Dynamic Programming House Robber

0/1 Dynamic Programming Overview

The 0/1 Dynamic Programming (DP) pattern is used to solve problems where each item can be either included or excluded (picked or not picked) from a solution. This is common in problems like the classic Knapsack and House Robber.

Key Characteristics

• Binary Choice: For each element, you decide to take it (1) or leave it (0).
• Optimal Substructure: The solution to the problem can be constructed from solutions to its subproblems.
• Overlapping Subproblems: The same subproblems are solved multiple times.

House Robber Problem

Given a row of houses, each with some amount of money, you cannot rob two adjacent houses.

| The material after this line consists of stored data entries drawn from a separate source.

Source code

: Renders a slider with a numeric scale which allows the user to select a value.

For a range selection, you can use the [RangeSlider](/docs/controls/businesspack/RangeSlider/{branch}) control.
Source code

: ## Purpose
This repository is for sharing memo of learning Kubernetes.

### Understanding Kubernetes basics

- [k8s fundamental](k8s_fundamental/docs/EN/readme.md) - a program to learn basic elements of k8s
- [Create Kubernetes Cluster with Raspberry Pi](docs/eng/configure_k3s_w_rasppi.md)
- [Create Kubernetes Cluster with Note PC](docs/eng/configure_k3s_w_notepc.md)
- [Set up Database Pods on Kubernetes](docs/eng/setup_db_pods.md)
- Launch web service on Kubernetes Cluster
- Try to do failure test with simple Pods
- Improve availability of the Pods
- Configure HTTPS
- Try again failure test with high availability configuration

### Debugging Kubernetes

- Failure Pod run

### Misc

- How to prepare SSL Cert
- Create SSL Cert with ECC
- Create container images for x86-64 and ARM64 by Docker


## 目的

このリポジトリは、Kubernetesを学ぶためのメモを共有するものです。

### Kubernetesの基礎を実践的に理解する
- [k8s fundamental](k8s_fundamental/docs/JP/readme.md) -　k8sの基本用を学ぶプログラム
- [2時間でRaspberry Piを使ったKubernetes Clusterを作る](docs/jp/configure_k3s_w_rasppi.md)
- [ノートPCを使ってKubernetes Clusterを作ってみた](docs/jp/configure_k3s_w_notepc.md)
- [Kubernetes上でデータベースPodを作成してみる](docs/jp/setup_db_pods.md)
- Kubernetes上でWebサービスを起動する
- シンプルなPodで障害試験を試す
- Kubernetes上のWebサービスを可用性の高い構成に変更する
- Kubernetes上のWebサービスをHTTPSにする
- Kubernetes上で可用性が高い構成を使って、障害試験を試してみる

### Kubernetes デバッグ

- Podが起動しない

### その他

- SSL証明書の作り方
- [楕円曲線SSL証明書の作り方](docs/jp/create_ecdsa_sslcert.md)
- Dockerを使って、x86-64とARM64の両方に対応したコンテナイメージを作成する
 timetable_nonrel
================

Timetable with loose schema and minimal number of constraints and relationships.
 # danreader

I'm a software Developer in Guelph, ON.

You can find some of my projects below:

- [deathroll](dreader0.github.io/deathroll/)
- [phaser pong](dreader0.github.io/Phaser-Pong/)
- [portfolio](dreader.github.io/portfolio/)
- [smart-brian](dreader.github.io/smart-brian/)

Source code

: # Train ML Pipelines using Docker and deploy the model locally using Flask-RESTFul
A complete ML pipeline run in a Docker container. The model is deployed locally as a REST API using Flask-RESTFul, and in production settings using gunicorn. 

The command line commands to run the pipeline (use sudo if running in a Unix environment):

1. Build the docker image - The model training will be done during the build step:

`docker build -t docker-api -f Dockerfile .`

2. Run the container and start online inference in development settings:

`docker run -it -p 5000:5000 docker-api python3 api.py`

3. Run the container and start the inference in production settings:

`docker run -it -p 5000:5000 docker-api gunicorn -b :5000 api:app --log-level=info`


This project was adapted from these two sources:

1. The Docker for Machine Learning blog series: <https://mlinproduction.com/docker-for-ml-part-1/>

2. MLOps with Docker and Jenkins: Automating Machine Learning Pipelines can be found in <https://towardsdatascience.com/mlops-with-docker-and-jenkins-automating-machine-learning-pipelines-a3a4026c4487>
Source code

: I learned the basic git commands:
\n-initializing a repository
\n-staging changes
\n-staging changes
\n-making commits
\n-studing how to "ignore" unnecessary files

Find the maximum amount you can rob.

State Definition

Let dp[i] be the maximum amount you can rob from the first i houses.

Recurrence Relation

dp[i] = max(dp[i-1], dp[i-2] + nums[i])

• dp[i-1]: Skip the current house.
• dp[i-2] + nums[i]: Rob the current house and add its value to the best solution two houses before.

Base Cases

dp[0] = nums[0]
dp[1] = max(nums[0], nums[1])

Example Code (Python)

def rob(nums):
    if not nums:
        return 0
    if len(nums) == 1:
        return nums[0]
    dp = [0] * len(nums)
    dp[0] = nums[0]
    dp[1] = max(nums[0], nums[1])
    for i in range(2, len(nums)):
        dp[i] = max(dp[i-1], dp[i-2] + nums[i])
    return dp[-1]

Space Optimization

Since dp[i] only depends on the previous two values, you can reduce space to O(1):

def rob(nums):
    prev, curr = 0, 0
    for num in nums:
        prev, curr = curr, max(curr, prev + num)
    return curr

The 0/1 DP pattern is foundational for many competitive programming problems. Mastering it will help you tackle a wide range of algorithmic challenges!